- What the task requires
Locate the string "TRIANGLE" in the listing below. Copy every line where it is found.

- Given data
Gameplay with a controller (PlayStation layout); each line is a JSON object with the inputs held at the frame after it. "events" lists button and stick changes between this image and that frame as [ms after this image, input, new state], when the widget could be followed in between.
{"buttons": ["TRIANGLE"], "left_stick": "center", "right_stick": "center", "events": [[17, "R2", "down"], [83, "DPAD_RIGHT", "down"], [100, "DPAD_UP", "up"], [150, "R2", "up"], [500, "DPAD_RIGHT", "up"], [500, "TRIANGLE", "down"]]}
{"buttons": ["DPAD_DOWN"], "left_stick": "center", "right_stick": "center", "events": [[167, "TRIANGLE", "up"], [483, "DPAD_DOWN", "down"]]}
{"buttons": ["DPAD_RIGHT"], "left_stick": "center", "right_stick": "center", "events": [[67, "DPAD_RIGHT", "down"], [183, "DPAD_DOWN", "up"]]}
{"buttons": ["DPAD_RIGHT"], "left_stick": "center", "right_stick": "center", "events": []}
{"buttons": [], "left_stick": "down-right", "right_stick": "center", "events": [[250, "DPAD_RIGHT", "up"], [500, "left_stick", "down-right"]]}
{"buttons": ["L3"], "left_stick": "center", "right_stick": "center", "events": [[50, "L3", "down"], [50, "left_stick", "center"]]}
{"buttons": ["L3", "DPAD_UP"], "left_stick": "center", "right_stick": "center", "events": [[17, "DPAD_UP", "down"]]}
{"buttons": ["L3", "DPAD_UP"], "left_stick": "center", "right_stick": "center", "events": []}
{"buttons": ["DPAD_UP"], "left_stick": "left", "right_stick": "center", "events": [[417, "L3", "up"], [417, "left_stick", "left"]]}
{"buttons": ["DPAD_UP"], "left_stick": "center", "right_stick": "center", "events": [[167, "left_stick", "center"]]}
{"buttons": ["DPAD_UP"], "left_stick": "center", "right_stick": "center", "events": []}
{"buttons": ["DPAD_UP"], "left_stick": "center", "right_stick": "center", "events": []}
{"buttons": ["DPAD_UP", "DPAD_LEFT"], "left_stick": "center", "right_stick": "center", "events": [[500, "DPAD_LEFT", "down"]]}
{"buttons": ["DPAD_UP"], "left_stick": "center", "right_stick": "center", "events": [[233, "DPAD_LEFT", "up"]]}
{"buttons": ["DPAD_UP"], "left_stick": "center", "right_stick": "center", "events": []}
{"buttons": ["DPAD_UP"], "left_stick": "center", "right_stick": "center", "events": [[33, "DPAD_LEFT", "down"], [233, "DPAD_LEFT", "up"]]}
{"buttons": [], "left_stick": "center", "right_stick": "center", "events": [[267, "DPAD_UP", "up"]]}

- Output of the exercise
{"buttons": ["TRIANGLE"], "left_stick": "center", "right_stick": "center", "events": [[17, "R2", "down"], [83, "DPAD_RIGHT", "down"], [100, "DPAD_UP", "up"], [150, "R2", "up"], [500, "DPAD_RIGHT", "up"], [500, "TRIANGLE", "down"]]}
{"buttons": ["DPAD_DOWN"], "left_stick": "center", "right_stick": "center", "events": [[167, "TRIANGLE", "up"], [483, "DPAD_DOWN", "down"]]}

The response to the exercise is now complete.